Landowners being asked to sacrifice to help imperiled stocks of wild salmon, in some cases surrendering water rights, have reacted angrily to a videotape taken in 1998 by an Oregon elk hunter showing hatchery workers clubbing surplus fish.

“It’s hard to understand how you can shut down a farm and take away someone’s livelihood on one hand, then on the other club salmon over the head,” said Gary Strannigan, director of Washington Citizens for a Sound Economy, a free-market advocacy organization.

Tribes, too, oppose the practice of clubbing surplus hatchery fish.

“Fish that are not needed for brood stock purposes and are not used for some sort of subsistence, those fish should be left in the river to let nature take its course,” said Steve Parker, harvest manager for the Yakama Nation.

Parker added that tribal fish managers are negotiating this week with state and federal biologists in an effort to resolve the fractious debate that crystallized last summer on the Methow River in north-central Washington. At that time, tribal and property rights groups threatened to place a weir in front of a federal fish hatchery to divert surplus hatchery fish to the wild.

This year, Parker said, the parties are closer to finding some common ground.

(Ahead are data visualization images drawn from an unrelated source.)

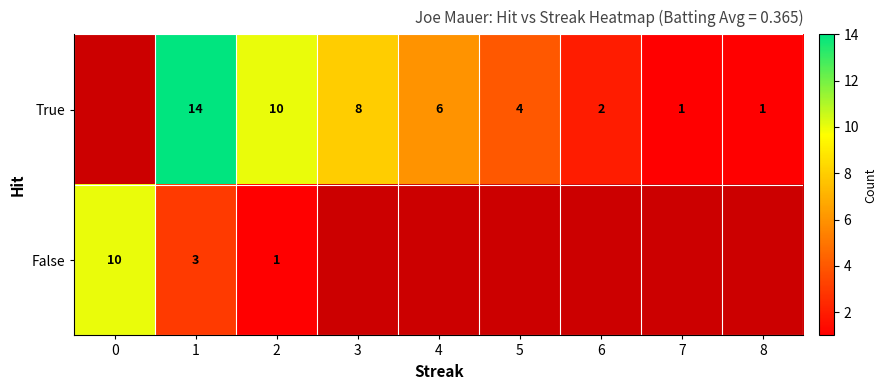

Is the value of False at 0 greater than the value of True at 1?

No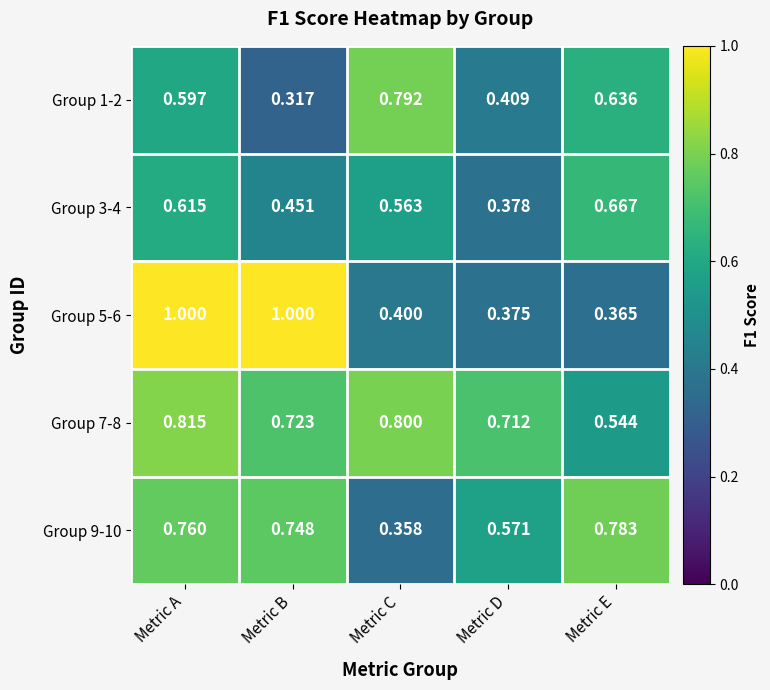

Is the value of Group 7-8 at Metric E greater than the value of Group 5-6 at Metric B?

No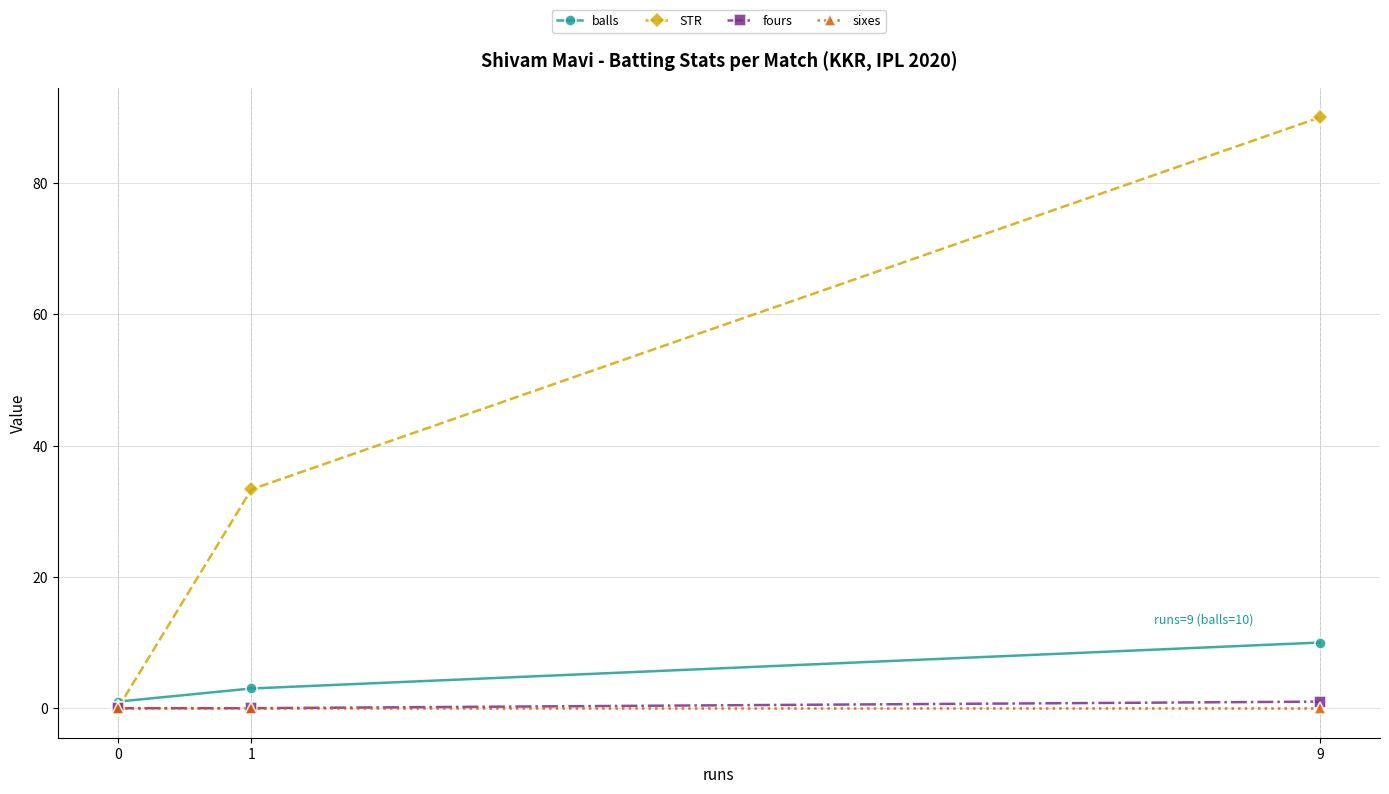

Is the value of STR at 0 greater than the value of balls at 1?

No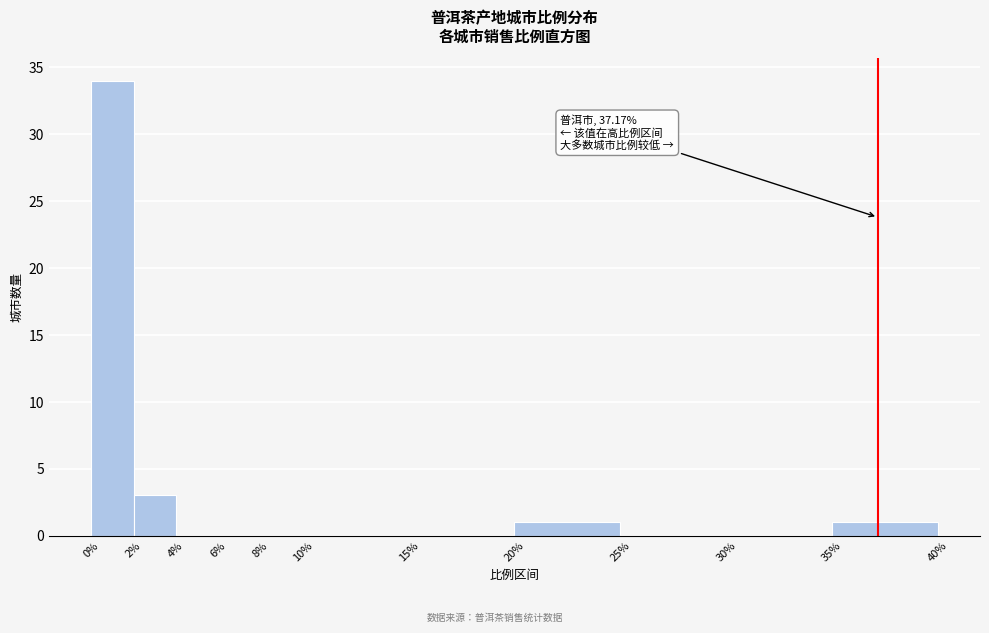

Over which range of the x-axis is the bar tallest?

0% to 2%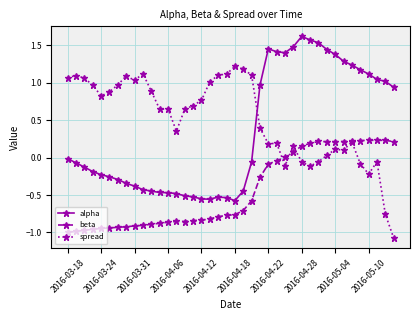

Rank the series by their average value, from highest to lowest.

spread, alpha, beta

“We don’t have a resolution, but we’re getting closer,” he said Tuesday.

Tribal groups maintain that salmon have adapted genetic characteristics repeatedly to adapt to landslides, volcanic eruptions and other changes in the environment, and they will again.

Further, they say there’s nothing sacrosanct about defending the genes of wild fish that adapted to a free-flowing Columbia River. Those days are gone. Hydroelectric dams have long since altered the Columbia’s natural free-flowing state to a stair-stepping series of reservoirs.

Trying to maintain those genes represents a misplaced emphasis, tribal representatives said.

“It becomes kind of a genetic ghost chase,” said Charles Hudson, spokesman for the Columbia River Inter-Tribal Fish Commission in Portland.